The days I go on field trips? I don't feel like that.
Helping in the classroom is a pretty cushy gig. You help dye some Ukrainian easter eggs, you help make stone soup, you read a book out loud, maybe you help someone build a pulley or make a bug out of playdough. You squeeze your butt into a chair that's too small and you get to be a fly on the wall watching what your kid does every day, which is kind of a kick. But field trips? Like I said, they make you ride the school bus - they mutter some crap about supervisional ratios, but really I think the teachers just want to share the misery. Because the school bus? The school bus would be too loud if that many kids all just talked.

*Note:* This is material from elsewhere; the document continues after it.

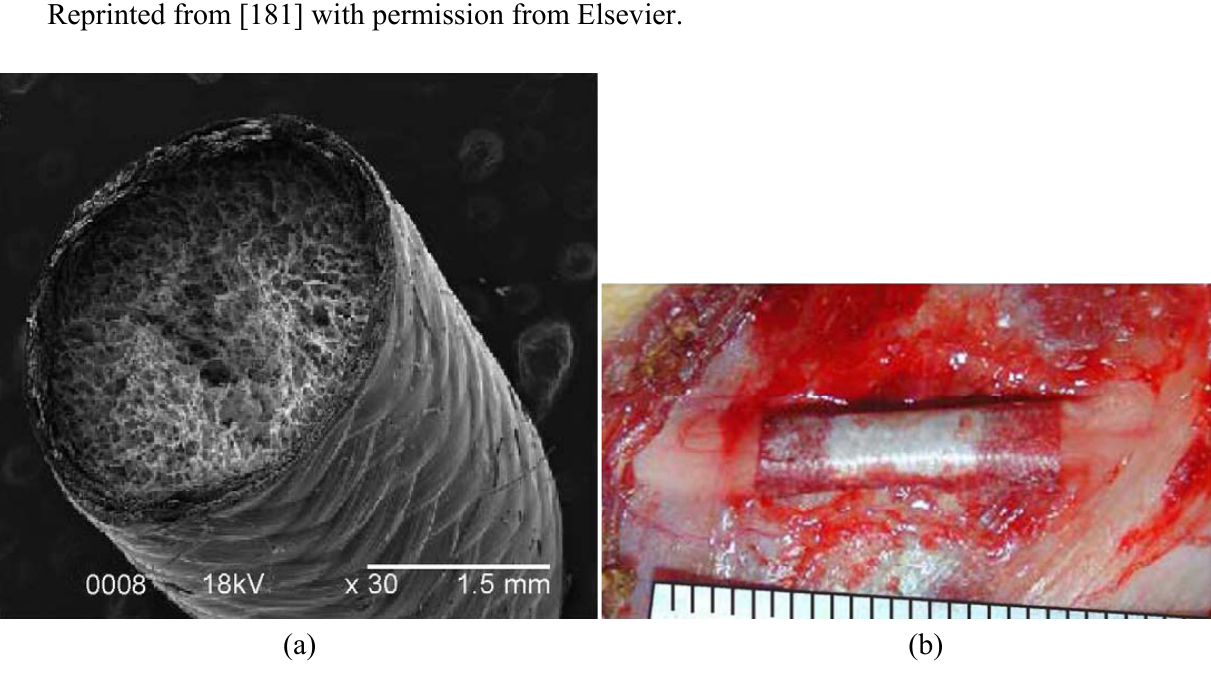
Figure 5. ( a ) SEM image of polyglycolide (PGA)-collagen nerve conduit filled with collagen sponge and ( b ) the intraoperative view of the conduit after implantation. Reprinted from [181] with permission from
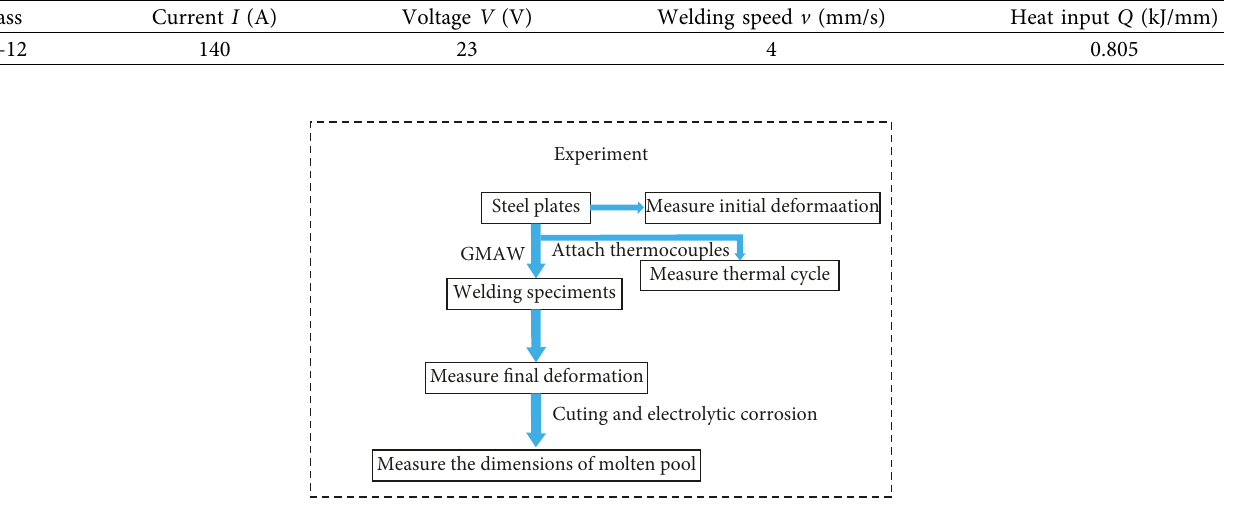
Figure 2: The diagram of the experimental system.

But they don't all just talk. THEY ALL YELL. Then you find yourself responsible for a group of kids which without fail contains some boys who will tear off ahead so you lose them and some girls who will dawdle behind so you lose them and frankly, I don't need the pressure - most of the kids who aren't mine at some point become so annoying that I flirt with the notion of losing them on purpose, but I'm always dimly aware that their parents probably find them somewhat less annoying and would probably not be overly impressed if I lost them. The last time my husband saw me checking the 'yes' box beside the 'will you be able to help'? question, with my usual grumbling, he said "you know, just because you're at home doesn't mean you have to volunteer for EVERY field trip". I looked at him blankly and said, 'um, actually I'm pretty sure it means exactly that.' Having to be behind a desk or on a factory floor or manning a customer service counter is a pretty solid excuse for not going on a field trip. Having a vague plan to put away the Christmas decorations that have been sitting on the stairs for five months? Not so much.

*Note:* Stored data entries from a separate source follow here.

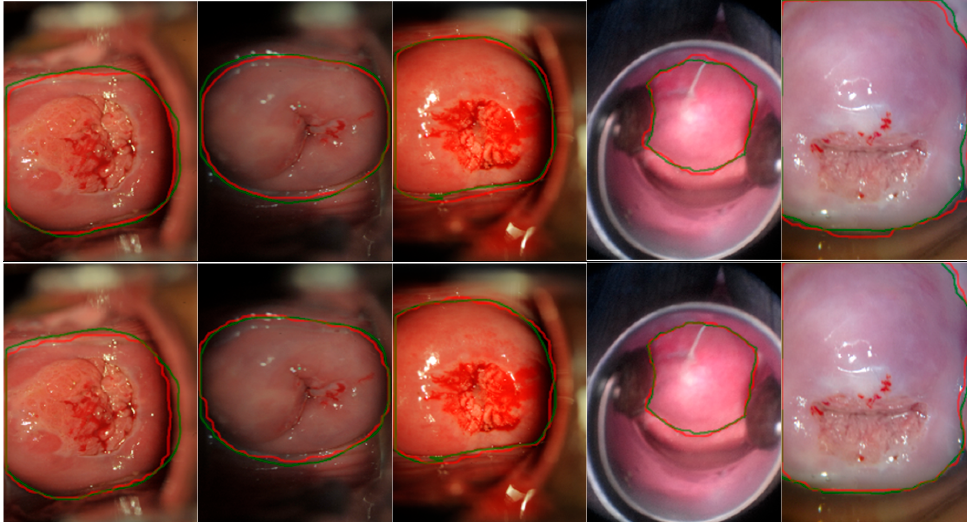
Figure 5. Visualization and Comparison of results from Mask R-CNN and Mask X R-CNN tested on datasets A and C. The 1st row images are test results from Mask X R-CNN, the 2nd row images are results from Mask R-CNN. The green lines are the ground truth marked by human experts, red lines are model predictions.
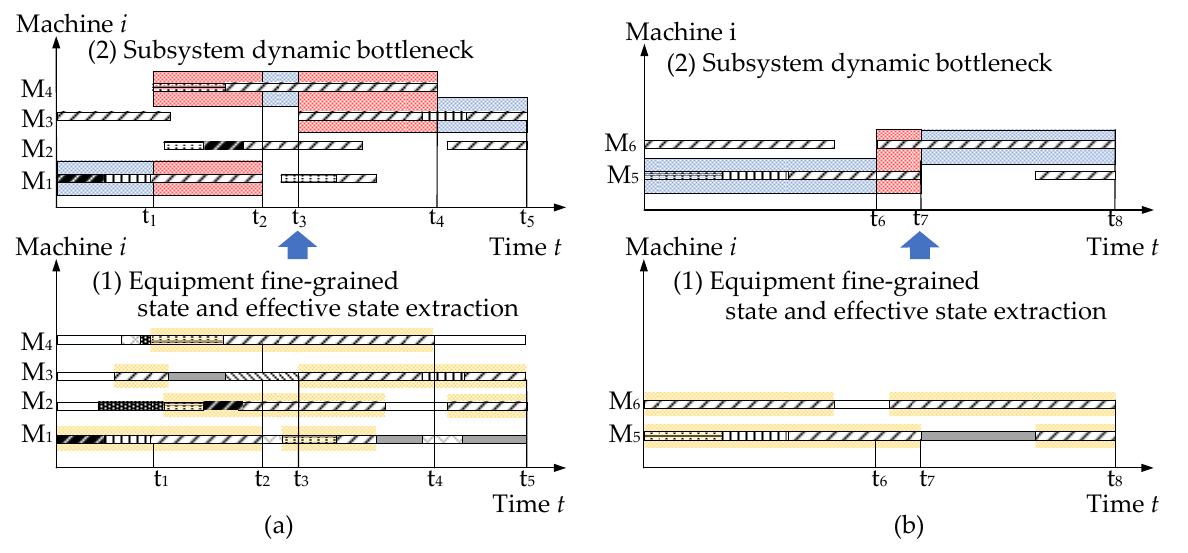
Figure 12. Complex system dynamic bottleneck identification. ( a ) Subsystem 1 dynamic bottleneck identification; ( b ) Subsystem 2 dynamic bottleneck identification.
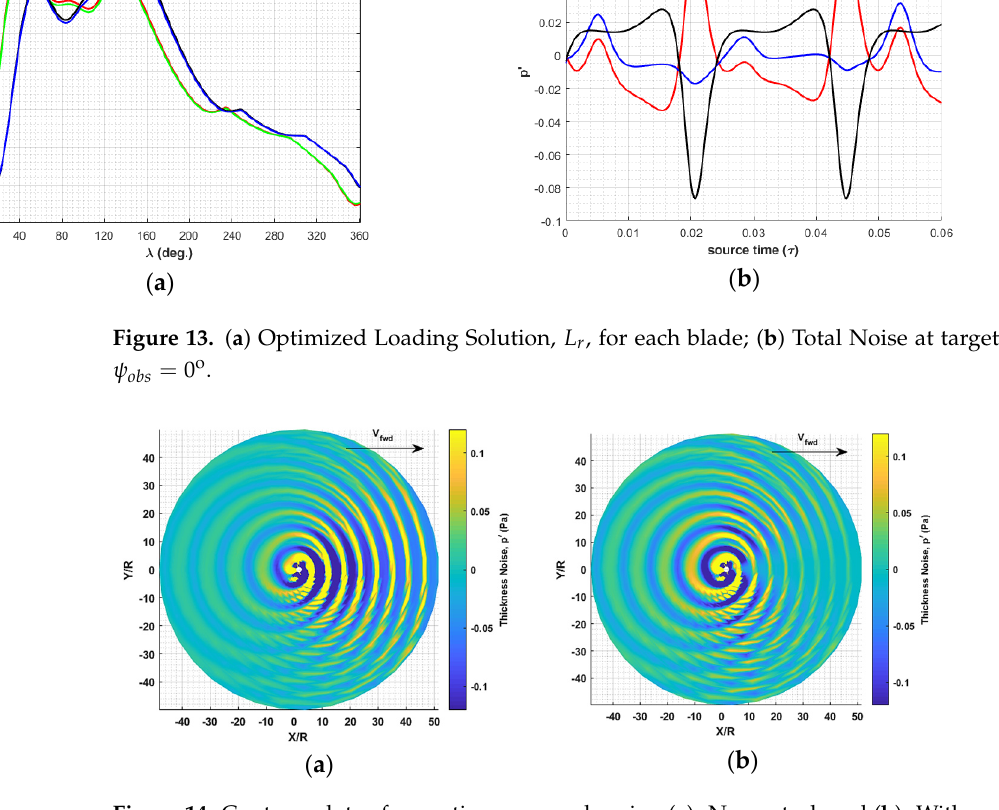
Figure 14. Contour plots of acoustic pressure showing ( a ): No control, and ( b ): With control for a zone of observers [55].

Anyway. Today we went to the Mill of Kintail Conservation Area. It's not only beautiful, it was much cooler there than back in the city, with the breeze off the river and the shade from all the trees. My son Angus actually thought the R Tait Mackenzie Museum was really cool. There was a scavenger hunt with half of my group of six took VERY SERIOUSLY ("okay, let's all split up and look for different things! I'm looking for the anchor! I promise I'll find the anchor! Jared, you look for the tree with the cross on it! Angus, what are YOU looking for?!") and the other half was eminently willing to throw over in favour of going to look at the headless crow in the woods. There was a hike in the woods with frequent stops for conversation about animal habitats and frequent opportunities for me to get in trouble (Employee: "Okay, what's the first rule of hiking?" Me: "No talking about hiking! No, wait, that's fight club..."). There were two girls who walked around holding hands and stroking each other's hair, which struck an exact balance between cute and creepy, until I realized they were part of the Bieber-song-shrieking group, whereupon I filed them firmly under creepy.

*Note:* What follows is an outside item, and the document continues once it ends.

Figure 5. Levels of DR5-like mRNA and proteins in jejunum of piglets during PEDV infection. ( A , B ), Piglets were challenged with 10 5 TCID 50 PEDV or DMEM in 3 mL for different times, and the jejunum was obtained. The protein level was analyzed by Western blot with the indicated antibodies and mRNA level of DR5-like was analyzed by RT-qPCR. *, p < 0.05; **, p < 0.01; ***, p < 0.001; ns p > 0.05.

The bus ride back? Well, it was full of seventy-five sweaty ten-year-olds covered in bug spray, so it smelled even worse. But Angus suddenly decided that the loud silliness at the back of the bus in which he had enthusiastically participated on the way there was now 'annoying', so he decided to sit near the front and said I could sit with him, and slept on my shoulder for a bit, so that was kind of nice. When we got home he said "thanks for coming. It was nice that you suffered with me." He's eleven. I take my bonding experiences where I can get them.